Would you please give the entries again word for word, with no images in your copy?

- Dataset content -
____________

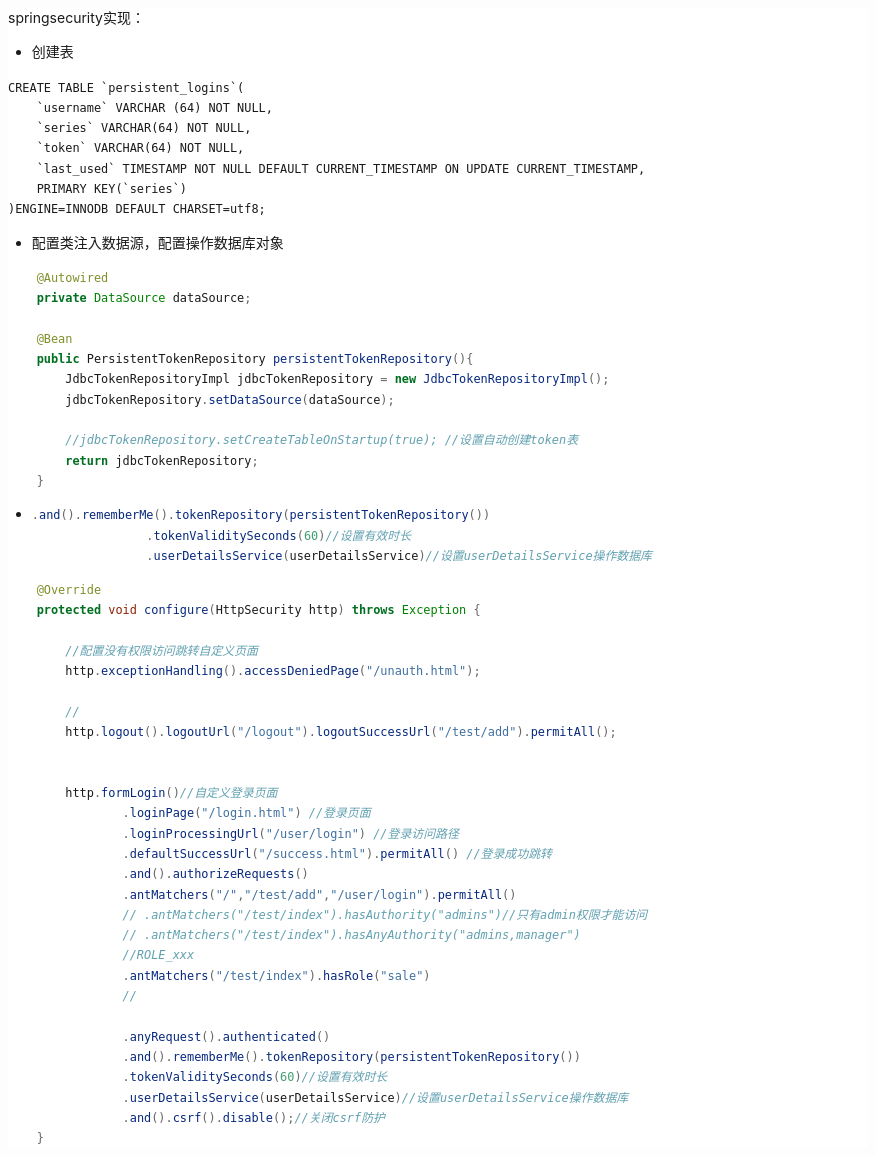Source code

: springsecurity实现：

- 创建表

```
CREATE TABLE `persistent_logins`(
	`username` VARCHAR (64) NOT NULL,
	`series` VARCHAR(64) NOT NULL,
	`token` VARCHAR(64) NOT NULL,
	`last_used` TIMESTAMP NOT NULL DEFAULT CURRENT_TIMESTAMP ON UPDATE CURRENT_TIMESTAMP,
	PRIMARY KEY(`series`)
)ENGINE=INNODB DEFAULT CHARSET=utf8;
```

- 配置类注入数据源，配置操作数据库对象

```java
    @Autowired
    private DataSource dataSource;

    @Bean
    public PersistentTokenRepository persistentTokenRepository(){
        JdbcTokenRepositoryImpl jdbcTokenRepository = new JdbcTokenRepositoryImpl();
        jdbcTokenRepository.setDataSource(dataSource);

        //jdbcTokenRepository.setCreateTableOnStartup(true); //设置自动创建token表
        return jdbcTokenRepository;
    }
```

- ```java
  .and().rememberMe().tokenRepository(persistentTokenRepository())
                  .tokenValiditySeconds(60)//设置有效时长
                  .userDetailsService(userDetailsService)//设置userDetailsService操作数据库
  ```

  

```java
    @Override
    protected void configure(HttpSecurity http) throws Exception {

        //配置没有权限访问跳转自定义页面
        http.exceptionHandling().accessDeniedPage("/unauth.html");

        //
        http.logout().logoutUrl("/logout").logoutSuccessUrl("/test/add").permitAll();


        http.formLogin()//自定义登录页面
                .loginPage("/login.html") //登录页面
                .loginProcessingUrl("/user/login") //登录访问路径
                .defaultSuccessUrl("/success.html").permitAll() //登录成功跳转
                .and().authorizeRequests()
                .antMatchers("/","/test/add","/user/login").permitAll()
                // .antMatchers("/test/index").hasAuthority("admins")//只有admin权限才能访问
                // .antMatchers("/test/index").hasAnyAuthority("admins,manager")
                //ROLE_xxx
                .antMatchers("/test/index").hasRole("sale")
                //

                .anyRequest().authenticated()
                .and().rememberMe().tokenRepository(persistentTokenRepository())
                .tokenValiditySeconds(60)//设置有效时长
                .userDetailsService(userDetailsService)//设置userDetailsService操作数据库
                .and().csrf().disable();//关闭csrf防护
    }
  ```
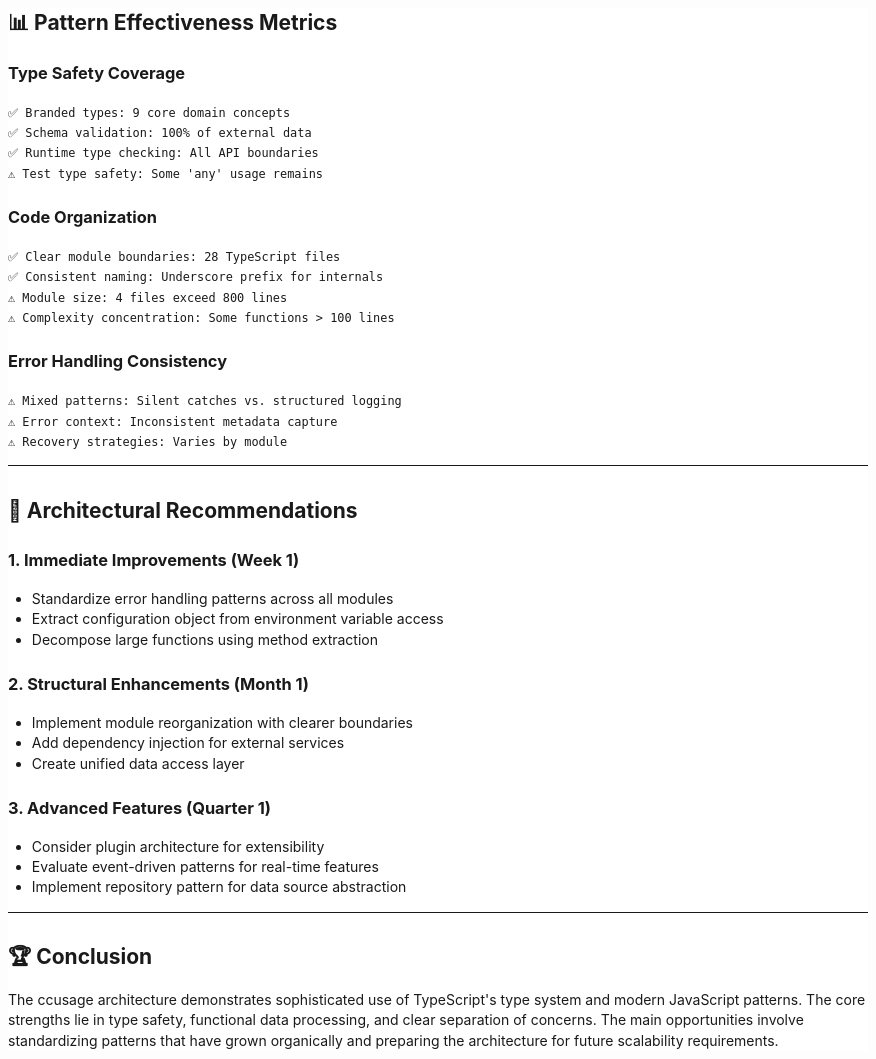 
## 📊 Pattern Effectiveness Metrics

### Type Safety Coverage
```
✅ Branded types: 9 core domain concepts
✅ Schema validation: 100% of external data
✅ Runtime type checking: All API boundaries
⚠️ Test type safety: Some 'any' usage remains
```

### Code Organization
```
✅ Clear module boundaries: 28 TypeScript files
✅ Consistent naming: Underscore prefix for internals
⚠️ Module size: 4 files exceed 800 lines
⚠️ Complexity concentration: Some functions > 100 lines
```

### Error Handling Consistency
```
⚠️ Mixed patterns: Silent catches vs. structured logging
⚠️ Error context: Inconsistent metadata capture
⚠️ Recovery strategies: Varies by module
```

---

## 🎯 Architectural Recommendations

### 1. **Immediate Improvements** (Week 1)
- Standardize error handling patterns across all modules
- Extract configuration object from environment variable access
- Decompose large functions using method extraction

### 2. **Structural Enhancements** (Month 1)
- Implement module reorganization with clearer boundaries
- Add dependency injection for external services
- Create unified data access layer

### 3. **Advanced Features** (Quarter 1)
- Consider plugin architecture for extensibility
- Evaluate event-driven patterns for real-time features
- Implement repository pattern for data source abstraction

---

## 🏆 Conclusion

The ccusage architecture demonstrates sophisticated use of TypeScript's type system and modern JavaScript patterns. The core strengths lie in type safety, functional data processing, and clear separation of concerns. The main opportunities involve standardizing patterns that have grown organically and preparing the architecture for future scalability requirements.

____________

- Task output -
Source code

: springsecurity实现：

- 创建表

```
CREATE TABLE `persistent_logins`(
	`username` VARCHAR (64) NOT NULL,
	`series` VARCHAR(64) NOT NULL,
	`token` VARCHAR(64) NOT NULL,
	`last_used` TIMESTAMP NOT NULL DEFAULT CURRENT_TIMESTAMP ON UPDATE CURRENT_TIMESTAMP,
	PRIMARY KEY(`series`)
)ENGINE=INNODB DEFAULT CHARSET=utf8;
```

- 配置类注入数据源，配置操作数据库对象

```java
    @Autowired
    private DataSource dataSource;

    @Bean
    public PersistentTokenRepository persistentTokenRepository(){
        JdbcTokenRepositoryImpl jdbcTokenRepository = new JdbcTokenRepositoryImpl();
        jdbcTokenRepository.setDataSource(dataSource);

        //jdbcTokenRepository.setCreateTableOnStartup(true); //设置自动创建token表
        return jdbcTokenRepository;
    }
```

- ```java
  .and().rememberMe().tokenRepository(persistentTokenRepository())
                  .tokenValiditySeconds(60)//设置有效时长
                  .userDetailsService(userDetailsService)//设置userDetailsService操作数据库
  ```

  

```java
    @Override
    protected void configure(HttpSecurity http) throws Exception {

        //配置没有权限访问跳转自定义页面
        http.exceptionHandling().accessDeniedPage("/unauth.html");

        //
        http.logout().logoutUrl("/logout").logoutSuccessUrl("/test/add").permitAll();


        http.formLogin()//自定义登录页面
                .loginPage("/login.html") //登录页面
                .loginProcessingUrl("/user/login") //登录访问路径
                .defaultSuccessUrl("/success.html").permitAll() //登录成功跳转
                .and().authorizeRequests()
                .antMatchers("/","/test/add","/user/login").permitAll()
                // .antMatchers("/test/index").hasAuthority("admins")//只有admin权限才能访问
                // .antMatchers("/test/index").hasAnyAuthority("admins,manager")
                //ROLE_xxx
                .antMatchers("/test/index").hasRole("sale")
                //

                .anyRequest().authenticated()
                .and().rememberMe().tokenRepository(persistentTokenRepository())
                .tokenValiditySeconds(60)//设置有效时长
                .userDetailsService(userDetailsService)//设置userDetailsService操作数据库
                .and().csrf().disable();//关闭csrf防护
    }
  ```
## 📊 Pattern Effectiveness Metrics

### Type Safety Coverage
```
✅ Branded types: 9 core domain concepts
✅ Schema validation: 100% of external data
✅ Runtime type checking: All API boundaries
⚠️ Test type safety: Some 'any' usage remains
```

### Code Organization
```
✅ Clear module boundaries: 28 TypeScript files
✅ Consistent naming: Underscore prefix for internals
⚠️ Module size: 4 files exceed 800 lines
⚠️ Complexity concentration: Some functions > 100 lines
```

### Error Handling Consistency
```
⚠️ Mixed patterns: Silent catches vs. structured logging
⚠️ Error context: Inconsistent metadata capture
⚠️ Recovery strategies: Varies by module
```

---

## 🎯 Architectural Recommendations

### 1. **Immediate Improvements** (Week 1)
- Standardize error handling patterns across all modules
- Extract configuration object from environment variable access
- Decompose large functions using method extraction

### 2. **Structural Enhancements** (Month 1)
- Implement module reorganization with clearer boundaries
- Add dependency injection for external services
- Create unified data access layer

### 3. **Advanced Features** (Quarter 1)
- Consider plugin architecture for extensibility
- Evaluate event-driven patterns for real-time features
- Implement repository pattern for data source abstraction

---

## 🏆 Conclusion

The ccusage architecture demonstrates sophisticated use of TypeScript's type system and modern JavaScript patterns. The core strengths lie in type safety, functional data processing, and clear separation of concerns. The main opportunities involve standardizing patterns that have grown organically and preparing the architecture for future scalability requirements.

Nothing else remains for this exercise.